**Requirement A:**
Can you reproduce the passage of the numpy forum post between "A variation of" and "took: 0.058611 sec.", inclusive?

○ ○ ○ ○

[Numpy-discussion] Mean of n values within an array

Phil Ruggera pruggera at gmail.com
Thu Aug 3 00:41:13 CDT 2006


A variation of the proposed convolve routine is very fast:

regular python took: 1.150214 sec.
numpy mean slice took: 2.427513 sec.
numpy convolve took: 0.546854 sec.
numpy convolve noloop took: 0.058611 sec.

Code:

# mean of n values within an array
import numpy, time
def nmean(list,n):
    a = []
    for i in range(1,len(list)+1):
        start = i-n
        divisor = n
        if start < 0:
            start = 0
            divisor = i
        a.append(sum(list[start:i])/divisor)
    return a

t = [1.0*i for i in range(1400)]
start = time.clock()
for x in range(100):
    reg = nmean(t,50)
print "regular python took: %f sec."%(time.clock() - start)

def numpy_nmean(list,n):
    a = numpy.empty(len(list),dtype=float)
    for i in range(1,len(list)+1):
        start = i-n
        if start < 0:
            start = 0
        a[i-1] = list[start:i].mean(0)
    return a

t = numpy.arange(0,1400,dtype=float)
start = time.clock()
for x in range(100):
    npm = numpy_nmean(t,50)
print "numpy mean slice took: %f sec."%(time.clock() - start)

def numpy_nmean_conv(list,n):
    b = numpy.ones(n,dtype=float)
    a = numpy.convolve(list,b,mode="full")
    for i in range(0,len(list)):
        if i < n :
            a[i] /= i + 1
        else :
            a[i] /= n
    return a[:len(list)]

t = numpy.arange(0,1400,dtype=float)

○ ○ ○ ○

**Requirement B:**
In the rows below, can you format the lines between the one holding "How about listing" and the one holding "-0.088631, 0.351912, 0.737825]]", inclusive, as a JSON list of strings, one string per line, with blank lines left out?

Records from a data source:

○ ○ ○ ○

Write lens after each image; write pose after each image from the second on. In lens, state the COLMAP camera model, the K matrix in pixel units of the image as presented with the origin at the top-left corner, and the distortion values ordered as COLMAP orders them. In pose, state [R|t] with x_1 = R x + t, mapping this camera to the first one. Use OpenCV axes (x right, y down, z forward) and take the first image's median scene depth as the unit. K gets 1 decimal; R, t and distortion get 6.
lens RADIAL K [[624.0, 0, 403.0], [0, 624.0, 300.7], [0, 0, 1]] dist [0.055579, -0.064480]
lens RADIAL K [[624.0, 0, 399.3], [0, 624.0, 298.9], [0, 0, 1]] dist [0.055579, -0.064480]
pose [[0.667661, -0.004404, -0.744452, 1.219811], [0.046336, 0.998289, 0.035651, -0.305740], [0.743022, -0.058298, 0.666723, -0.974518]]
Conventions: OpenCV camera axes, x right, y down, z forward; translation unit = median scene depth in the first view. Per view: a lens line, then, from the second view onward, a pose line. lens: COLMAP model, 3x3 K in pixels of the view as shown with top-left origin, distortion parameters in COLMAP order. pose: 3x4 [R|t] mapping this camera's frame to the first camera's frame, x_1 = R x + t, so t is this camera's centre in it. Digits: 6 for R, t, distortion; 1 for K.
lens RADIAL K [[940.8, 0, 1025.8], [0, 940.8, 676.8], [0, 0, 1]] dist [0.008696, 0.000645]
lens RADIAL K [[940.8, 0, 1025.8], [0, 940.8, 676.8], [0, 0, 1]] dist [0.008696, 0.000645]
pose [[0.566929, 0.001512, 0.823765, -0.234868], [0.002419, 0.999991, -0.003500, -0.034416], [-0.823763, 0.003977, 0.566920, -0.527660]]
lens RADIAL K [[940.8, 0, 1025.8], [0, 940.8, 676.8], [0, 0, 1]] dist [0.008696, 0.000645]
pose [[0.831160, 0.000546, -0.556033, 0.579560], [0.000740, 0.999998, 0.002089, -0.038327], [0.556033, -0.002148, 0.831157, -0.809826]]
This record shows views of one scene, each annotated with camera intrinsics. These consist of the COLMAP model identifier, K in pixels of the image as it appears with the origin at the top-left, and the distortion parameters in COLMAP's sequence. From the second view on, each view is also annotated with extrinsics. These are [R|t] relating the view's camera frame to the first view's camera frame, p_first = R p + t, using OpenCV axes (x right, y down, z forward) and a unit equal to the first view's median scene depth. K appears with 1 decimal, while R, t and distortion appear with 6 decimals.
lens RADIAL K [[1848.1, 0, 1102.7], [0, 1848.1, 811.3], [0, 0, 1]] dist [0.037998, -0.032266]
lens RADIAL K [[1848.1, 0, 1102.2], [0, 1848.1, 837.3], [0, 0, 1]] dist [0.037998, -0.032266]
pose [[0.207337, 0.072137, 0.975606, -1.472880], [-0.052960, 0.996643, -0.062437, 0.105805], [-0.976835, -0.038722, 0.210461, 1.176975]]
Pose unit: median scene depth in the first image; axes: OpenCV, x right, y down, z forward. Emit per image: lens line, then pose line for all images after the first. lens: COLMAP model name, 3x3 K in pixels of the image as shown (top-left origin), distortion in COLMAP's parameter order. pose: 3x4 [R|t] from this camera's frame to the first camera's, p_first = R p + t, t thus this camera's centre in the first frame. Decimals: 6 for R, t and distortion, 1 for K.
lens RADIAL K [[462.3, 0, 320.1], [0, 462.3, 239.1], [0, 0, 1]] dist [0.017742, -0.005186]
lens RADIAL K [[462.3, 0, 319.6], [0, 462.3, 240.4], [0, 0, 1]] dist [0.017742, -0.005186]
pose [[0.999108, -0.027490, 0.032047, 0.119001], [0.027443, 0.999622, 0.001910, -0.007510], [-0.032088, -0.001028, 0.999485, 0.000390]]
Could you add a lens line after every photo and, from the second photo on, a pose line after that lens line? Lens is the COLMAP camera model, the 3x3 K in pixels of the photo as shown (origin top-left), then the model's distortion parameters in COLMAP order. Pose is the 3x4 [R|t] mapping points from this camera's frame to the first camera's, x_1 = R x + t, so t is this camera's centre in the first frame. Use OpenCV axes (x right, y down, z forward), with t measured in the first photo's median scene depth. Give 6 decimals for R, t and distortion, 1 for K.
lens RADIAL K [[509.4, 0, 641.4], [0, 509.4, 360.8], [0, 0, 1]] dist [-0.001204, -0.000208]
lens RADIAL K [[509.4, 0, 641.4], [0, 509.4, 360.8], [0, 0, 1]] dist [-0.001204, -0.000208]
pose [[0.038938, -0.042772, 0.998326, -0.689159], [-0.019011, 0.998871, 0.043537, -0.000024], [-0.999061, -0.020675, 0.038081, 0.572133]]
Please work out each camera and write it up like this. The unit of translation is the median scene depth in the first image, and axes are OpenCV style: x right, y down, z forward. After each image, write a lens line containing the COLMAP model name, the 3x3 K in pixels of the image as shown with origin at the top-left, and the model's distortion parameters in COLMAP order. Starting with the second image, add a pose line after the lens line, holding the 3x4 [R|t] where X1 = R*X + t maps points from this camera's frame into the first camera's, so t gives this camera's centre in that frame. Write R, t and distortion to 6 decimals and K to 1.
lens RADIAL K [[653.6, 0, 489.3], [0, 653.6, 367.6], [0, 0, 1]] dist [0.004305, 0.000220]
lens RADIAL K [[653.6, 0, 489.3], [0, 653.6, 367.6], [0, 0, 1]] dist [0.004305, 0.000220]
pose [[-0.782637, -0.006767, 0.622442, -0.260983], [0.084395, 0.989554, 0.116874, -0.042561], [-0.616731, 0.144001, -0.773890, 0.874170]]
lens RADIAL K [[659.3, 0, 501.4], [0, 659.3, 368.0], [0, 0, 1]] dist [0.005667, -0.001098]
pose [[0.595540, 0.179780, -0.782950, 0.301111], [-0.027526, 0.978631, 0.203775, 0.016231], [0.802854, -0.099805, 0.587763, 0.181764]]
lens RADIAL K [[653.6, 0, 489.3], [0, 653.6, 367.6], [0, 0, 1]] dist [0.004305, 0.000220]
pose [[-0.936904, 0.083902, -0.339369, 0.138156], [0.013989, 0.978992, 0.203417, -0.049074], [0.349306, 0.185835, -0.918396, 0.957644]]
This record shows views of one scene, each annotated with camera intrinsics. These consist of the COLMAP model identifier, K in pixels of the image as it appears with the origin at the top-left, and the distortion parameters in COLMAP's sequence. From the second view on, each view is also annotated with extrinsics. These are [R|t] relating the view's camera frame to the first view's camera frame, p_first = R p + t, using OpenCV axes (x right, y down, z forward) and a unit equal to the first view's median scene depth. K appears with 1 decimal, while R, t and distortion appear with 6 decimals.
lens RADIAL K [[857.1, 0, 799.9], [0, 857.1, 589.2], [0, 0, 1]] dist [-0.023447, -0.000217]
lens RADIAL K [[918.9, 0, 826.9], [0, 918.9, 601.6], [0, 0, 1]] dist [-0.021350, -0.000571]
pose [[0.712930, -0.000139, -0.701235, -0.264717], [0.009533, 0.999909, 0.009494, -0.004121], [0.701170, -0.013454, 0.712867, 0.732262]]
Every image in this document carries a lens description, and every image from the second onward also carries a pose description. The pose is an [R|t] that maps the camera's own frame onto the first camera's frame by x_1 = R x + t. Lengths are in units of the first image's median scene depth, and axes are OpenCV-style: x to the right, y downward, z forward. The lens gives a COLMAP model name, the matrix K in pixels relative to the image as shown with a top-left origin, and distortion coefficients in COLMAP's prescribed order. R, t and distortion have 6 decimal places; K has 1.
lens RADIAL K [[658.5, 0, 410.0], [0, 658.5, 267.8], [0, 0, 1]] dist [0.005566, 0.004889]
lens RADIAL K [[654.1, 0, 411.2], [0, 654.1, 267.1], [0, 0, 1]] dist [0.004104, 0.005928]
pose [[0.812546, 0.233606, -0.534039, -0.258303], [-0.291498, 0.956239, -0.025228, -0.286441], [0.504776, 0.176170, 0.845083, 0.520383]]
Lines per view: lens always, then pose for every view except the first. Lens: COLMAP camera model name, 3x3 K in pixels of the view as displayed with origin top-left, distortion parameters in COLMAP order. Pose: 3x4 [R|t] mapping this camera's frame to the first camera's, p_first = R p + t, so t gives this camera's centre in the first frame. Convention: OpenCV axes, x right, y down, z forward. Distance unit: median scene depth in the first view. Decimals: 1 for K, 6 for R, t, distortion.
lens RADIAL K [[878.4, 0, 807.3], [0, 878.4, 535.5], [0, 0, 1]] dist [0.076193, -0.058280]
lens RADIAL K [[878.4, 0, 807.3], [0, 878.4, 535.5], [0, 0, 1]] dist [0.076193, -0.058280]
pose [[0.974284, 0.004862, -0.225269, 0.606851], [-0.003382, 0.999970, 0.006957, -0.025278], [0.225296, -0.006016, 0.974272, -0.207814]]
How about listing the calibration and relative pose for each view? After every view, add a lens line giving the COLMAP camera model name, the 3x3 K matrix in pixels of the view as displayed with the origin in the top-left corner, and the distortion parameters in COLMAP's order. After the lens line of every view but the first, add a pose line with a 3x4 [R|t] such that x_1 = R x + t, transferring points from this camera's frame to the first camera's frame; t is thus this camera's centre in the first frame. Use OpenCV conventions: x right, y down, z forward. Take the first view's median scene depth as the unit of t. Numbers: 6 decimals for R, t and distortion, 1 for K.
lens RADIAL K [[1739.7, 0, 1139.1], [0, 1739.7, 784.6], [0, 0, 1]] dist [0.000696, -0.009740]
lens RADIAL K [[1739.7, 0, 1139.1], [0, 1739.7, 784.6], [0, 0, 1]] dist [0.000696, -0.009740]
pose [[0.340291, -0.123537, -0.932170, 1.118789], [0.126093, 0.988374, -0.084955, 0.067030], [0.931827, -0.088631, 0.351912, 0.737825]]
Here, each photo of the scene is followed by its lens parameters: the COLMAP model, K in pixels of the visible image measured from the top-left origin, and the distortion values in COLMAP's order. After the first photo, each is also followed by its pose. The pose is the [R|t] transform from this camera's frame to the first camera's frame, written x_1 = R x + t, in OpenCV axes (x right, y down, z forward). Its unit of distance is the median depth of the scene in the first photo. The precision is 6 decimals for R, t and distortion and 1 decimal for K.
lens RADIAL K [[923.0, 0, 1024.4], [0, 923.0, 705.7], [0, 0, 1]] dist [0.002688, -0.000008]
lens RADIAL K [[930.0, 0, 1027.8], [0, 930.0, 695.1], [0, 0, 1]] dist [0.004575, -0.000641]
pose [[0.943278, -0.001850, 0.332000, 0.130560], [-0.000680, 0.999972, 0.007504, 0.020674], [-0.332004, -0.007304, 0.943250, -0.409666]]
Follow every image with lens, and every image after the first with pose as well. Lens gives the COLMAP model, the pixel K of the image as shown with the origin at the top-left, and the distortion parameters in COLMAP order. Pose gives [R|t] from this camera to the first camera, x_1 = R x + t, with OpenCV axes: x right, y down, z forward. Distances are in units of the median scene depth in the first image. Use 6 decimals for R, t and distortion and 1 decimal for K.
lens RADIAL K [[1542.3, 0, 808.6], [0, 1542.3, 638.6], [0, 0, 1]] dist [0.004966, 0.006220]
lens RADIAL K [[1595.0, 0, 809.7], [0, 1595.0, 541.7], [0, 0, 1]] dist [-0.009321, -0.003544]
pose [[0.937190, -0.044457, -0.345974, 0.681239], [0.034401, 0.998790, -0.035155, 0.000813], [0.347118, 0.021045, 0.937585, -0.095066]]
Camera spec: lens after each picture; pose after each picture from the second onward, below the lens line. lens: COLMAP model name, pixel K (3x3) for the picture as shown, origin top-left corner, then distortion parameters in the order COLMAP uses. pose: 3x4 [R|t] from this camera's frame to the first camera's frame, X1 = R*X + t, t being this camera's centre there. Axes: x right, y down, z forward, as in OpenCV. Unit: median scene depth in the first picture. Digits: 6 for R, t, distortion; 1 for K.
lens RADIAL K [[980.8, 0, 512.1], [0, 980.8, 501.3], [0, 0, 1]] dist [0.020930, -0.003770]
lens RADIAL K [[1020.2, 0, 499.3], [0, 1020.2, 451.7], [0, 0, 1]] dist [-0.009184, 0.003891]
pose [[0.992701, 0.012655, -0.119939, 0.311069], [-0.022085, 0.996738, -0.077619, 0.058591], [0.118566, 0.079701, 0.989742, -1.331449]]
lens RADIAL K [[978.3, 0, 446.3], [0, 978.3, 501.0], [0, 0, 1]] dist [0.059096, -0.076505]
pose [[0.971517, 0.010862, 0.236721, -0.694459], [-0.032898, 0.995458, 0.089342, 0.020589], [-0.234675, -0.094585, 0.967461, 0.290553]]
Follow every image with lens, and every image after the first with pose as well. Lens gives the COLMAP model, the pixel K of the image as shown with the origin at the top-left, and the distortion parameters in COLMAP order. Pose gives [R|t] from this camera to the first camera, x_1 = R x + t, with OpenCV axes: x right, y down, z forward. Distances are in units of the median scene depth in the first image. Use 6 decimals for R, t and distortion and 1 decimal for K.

○ ○ ○ ○

**Exercise result A:**
A variation of the proposed convolve routine is very fast:

regular python took: 1.150214 sec.
numpy mean slice took: 2.427513 sec.
numpy convolve took: 0.546854 sec.
numpy convolve noloop took: 0.058611 sec.

**Exercise result B:**
[
  "How about listing the calibration and relative pose for each view? After every view, add a lens line giving the COLMAP camera model name, the 3x3 K matrix in pixels of the view as displayed with the origin in the top-left corner, and the distortion parameters in COLMAP's order. After the lens line of every view but the first, add a pose line with a 3x4 [R|t] such that x_1 = R x + t, transferring points from this camera's frame to the first camera's frame; t is thus this camera's centre in the first frame. Use OpenCV conventions: x right, y down, z forward. Take the first view's median scene depth as the unit of t. Numbers: 6 decimals for R, t and distortion, 1 for K.",
  "lens RADIAL K [[1739.7, 0, 1139.1], [0, 1739.7, 784.6], [0, 0, 1]] dist [0.000696, -0.009740]",
  "lens RADIAL K [[1739.7, 0, 1139.1], [0, 1739.7, 784.6], [0, 0, 1]] dist [0.000696, -0.009740]",
  "pose [[0.340291, -0.123537, -0.932170, 1.118789], [0.126093, 0.988374, -0.084955, 0.067030], [0.931827, -0.088631, 0.351912, 0.737825]]"
]